Es 2019 y mi sobrino de diez años pide que su hermanito se llame Guillermo para que le digamos Guille. Acaba de descubrir a Quino y pasa las horas metido en el ladrillón de cinco kilos que es el Toda Mafalda. Cuando digo descubrir, quizá debería puntualizar: no descubrió, se le inoculó. No recuerdo si fui yo quien le regaló ese libro o si fueron sus abuelos, mis papás, como alguna vez hicieron conmigo. Leonardo lee las tiras de 1970 y yo me pregunto qué tanto entenderá. La guerra fría terminó, las dictaduras latinoamericanas tomaron otra forma, Vietnam se ha vuelto material para películas y los chinos todavía no se organizan, creo, para dar todos juntos y al mismo tiempo una patada en el suelo. El mundo es otro, o eso dicen. Entonces, viene a mi mente aquella viñeta en la que Manolito le pregunta a Mafalda cómo pueden gustarle los Beatles si no entiende nada de lo que cantan, a lo que ella responde que a medio mundo le gustan los perros y hasta el día de hoy nadie sabe qué significa guau. A Mafalda los niños la quisimos sin lograr entenderla del todo, empujados, a lo mejor, por la conciencia gremial que ella misma estableció en una de sus tiras: confraternidad empática de la infancia. Mejor dicho: de los que fuimos adultitos desde pequeños. Mejor mejor dicho: los que creíamos ser adultitos y éramos poco más que escuincles sabiondos, excluidos de un universo al que juzgábamos sin comprenderlo y con el que, sin embargo, anhelábamos dialogar.

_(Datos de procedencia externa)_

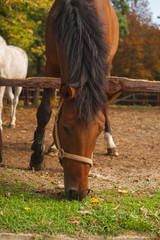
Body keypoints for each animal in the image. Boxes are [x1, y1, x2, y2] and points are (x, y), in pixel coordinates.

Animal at [30, 0, 119, 200]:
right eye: (65, 128)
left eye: (98, 130)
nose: (78, 192)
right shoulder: (51, 63)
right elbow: (45, 111)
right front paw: (37, 157)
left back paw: (111, 145)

Al leer a Mafalda de niños —y de grandes también— puede que no pesquemos todas las referencias políticas, bélicas, económicas y culturales, pero algunas de las grandes ironías y contradicciones resultan obvias. Por ejemplo, el desfase entre el sentido común, que dicta cómo deberían ser las cosas, y el estado real del mundo tal y como es. Los adultos son un embrollo, se sabe, y si no se sabe, se intuye; para eso ayudan Mafalda y su palomilla. Padres, maestros, gobernantes, sacerdotes y policías imponen medidas que no están dispuestos a respetar. En fin, la hipocresía. La ambivalencia como detonador universal de risas.
En la tira cómica, Quino nos regala, además, el reverso de su sentido del humor: los chistes blancos, finos, aguzados, mis favoritos. El rechazo iracundo de Mafalda hacia el mundo —palabras de Umberto Eco— encuentra un contrapeso y se equilibra con el desglose casi trivial de los detalles domésticos. No podía todo ser política, guerra, masacres, invasión. También estaban la sopa, las plantas, los animales del barrio, la tele y las vacaciones. Aquellos elementos funcionarían como anclas, y cuando en el mundo ya no hubiera espacio para ironizar sobre el “palito de abollar ideologías”, nos quedarían las bromas de sifones, ajedrez y cosmonautas.
O eso pensaba yo. Y creo que también lo pensaba Quino.
Pero resultó que no fue así. El humor y los chistes continúan siendo efectivos, pero las críticas sociales también, por desgracia, pues esto implica que los problemas persisten.
Cuando Mafalda cumplió cincuenta años —la tira, no la niña, o quién sabe–, Quino declaró que el mundo había cambiado demasiado poco a lo largo de las últimas décadas y que los asuntos plasmados en sus dibujos tenían vigencia en el presente de 2014. “Seguimos haciendo las mismas tonterías de siempre”, dijo, en su timidez característica, según recogió La Jornada. Luego le preguntaron qué diría Mafalda ante el panorama global, si pudiera verlo, y él respondió que diría lo mismo que cuando salía cada semana.
“Lo mismo”, pienso. ¿Qué sería?
¿Cómo hace uno para ponerse esto —una curita— en el alma?
Lo urgente no deja tiempo para lo importante.
Sunescán daluna buso.
Basta de censu.
Quino murió en 2020, antes de que las circunstancias mejoraran —lo que sea que esto signifique—. De hecho, alguna pesimista —yo—, educada por las ediciones de La Flor, diría que no han hecho mas que empeorar. Será por eso, me pregunto, que todavía en 2021 mi sobrino, yo y otros tantos miles de lectores viejos y nuevos nos seguimos riendo de los mismos chistes.
Ah, y a mi sobrino Guillermo hemos comenzado a decirle Guishe.